Packed with vitamins A, C, and E, as well as many other minerals and fiber, broccoli is one of the healthiest vegetables you can put on your table.
7.Almonds
Almonds are high in vitamin E that acts as an antioxidant in the body, helps immune system function and fights viral infections.
It acts as a “big brother” to other vitamins, protecting them from oxidation and, thus, allowing them to do their work.
According to a study, naturally occurring chemicals found in almond skins improved the ability of the white blood cells to detect viruses while also increasing the body’s ability to prevent viruses from replicating and so spreading inside the body.
They’re perfect as a healthy snack and can be added to salads and yogurt.
8.Carrot
Carrots contain antioxidants, vitamins and fiber which help your body fight free radicals, cell damage, and inflammation. Vitamin C in carrot juice also provides an immune system boost, helping you get through cold and flu season.
Carrots are an excellent source of beta carotene, which gives them their bright color.
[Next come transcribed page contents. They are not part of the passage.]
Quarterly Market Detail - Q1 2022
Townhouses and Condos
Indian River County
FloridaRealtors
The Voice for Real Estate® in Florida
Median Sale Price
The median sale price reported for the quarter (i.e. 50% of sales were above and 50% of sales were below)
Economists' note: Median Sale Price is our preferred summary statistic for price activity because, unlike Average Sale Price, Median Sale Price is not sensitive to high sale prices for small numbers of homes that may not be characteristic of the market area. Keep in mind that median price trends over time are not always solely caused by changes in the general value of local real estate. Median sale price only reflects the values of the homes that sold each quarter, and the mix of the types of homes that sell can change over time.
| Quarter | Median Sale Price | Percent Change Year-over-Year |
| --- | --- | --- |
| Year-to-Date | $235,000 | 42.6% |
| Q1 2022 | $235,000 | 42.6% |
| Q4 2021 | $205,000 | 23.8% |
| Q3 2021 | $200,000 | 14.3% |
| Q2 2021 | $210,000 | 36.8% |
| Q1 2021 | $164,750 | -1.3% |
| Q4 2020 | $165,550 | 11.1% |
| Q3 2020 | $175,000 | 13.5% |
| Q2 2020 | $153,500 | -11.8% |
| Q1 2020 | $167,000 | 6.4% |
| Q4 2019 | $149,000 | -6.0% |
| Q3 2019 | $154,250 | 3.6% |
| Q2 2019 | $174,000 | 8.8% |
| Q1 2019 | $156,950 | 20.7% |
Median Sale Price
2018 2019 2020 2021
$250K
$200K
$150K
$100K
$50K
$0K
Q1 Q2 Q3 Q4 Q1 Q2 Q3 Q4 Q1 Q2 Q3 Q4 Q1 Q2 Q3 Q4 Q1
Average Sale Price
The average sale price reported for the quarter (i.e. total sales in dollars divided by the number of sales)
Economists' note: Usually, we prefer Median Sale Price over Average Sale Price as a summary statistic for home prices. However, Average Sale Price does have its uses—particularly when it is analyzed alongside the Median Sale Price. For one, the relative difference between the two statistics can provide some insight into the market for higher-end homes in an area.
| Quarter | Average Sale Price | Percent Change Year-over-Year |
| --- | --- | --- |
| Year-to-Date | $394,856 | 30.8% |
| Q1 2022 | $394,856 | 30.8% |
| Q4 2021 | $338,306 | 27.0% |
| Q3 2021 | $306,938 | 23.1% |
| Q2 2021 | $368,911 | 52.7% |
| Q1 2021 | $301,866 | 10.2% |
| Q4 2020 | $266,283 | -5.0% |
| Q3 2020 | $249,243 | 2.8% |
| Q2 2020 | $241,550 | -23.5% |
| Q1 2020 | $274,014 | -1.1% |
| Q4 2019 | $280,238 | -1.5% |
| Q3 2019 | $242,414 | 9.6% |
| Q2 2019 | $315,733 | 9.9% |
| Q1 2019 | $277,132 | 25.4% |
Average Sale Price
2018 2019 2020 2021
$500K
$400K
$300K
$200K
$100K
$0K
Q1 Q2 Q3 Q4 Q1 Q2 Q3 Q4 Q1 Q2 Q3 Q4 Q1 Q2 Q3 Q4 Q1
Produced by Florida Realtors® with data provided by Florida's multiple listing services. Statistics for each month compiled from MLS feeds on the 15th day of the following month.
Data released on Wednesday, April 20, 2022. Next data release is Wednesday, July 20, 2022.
One of beta carotene’s jobs is to support the body’s mucus membrane, which lines the respiratory and intestinal tracts, making it harder for bacteria to enter the bloodstream and cause trouble.
9. Oats
Oats are high in beta-glucan, a special fiber that helps boost our infection-fighting blood cells.
It also contains selenium and zinc, two important nutrients for warding off infection and helping you stay in fighting shape.
Start your mornings by indulging in a bowl of oats.
10.Red Bell pepper
Also called ‘Tatashe’ in Yoruba, Bell peppers are a rich source of beta carotene.
They also boost your immune system and are said to contain twice as much vitamin C as citrus.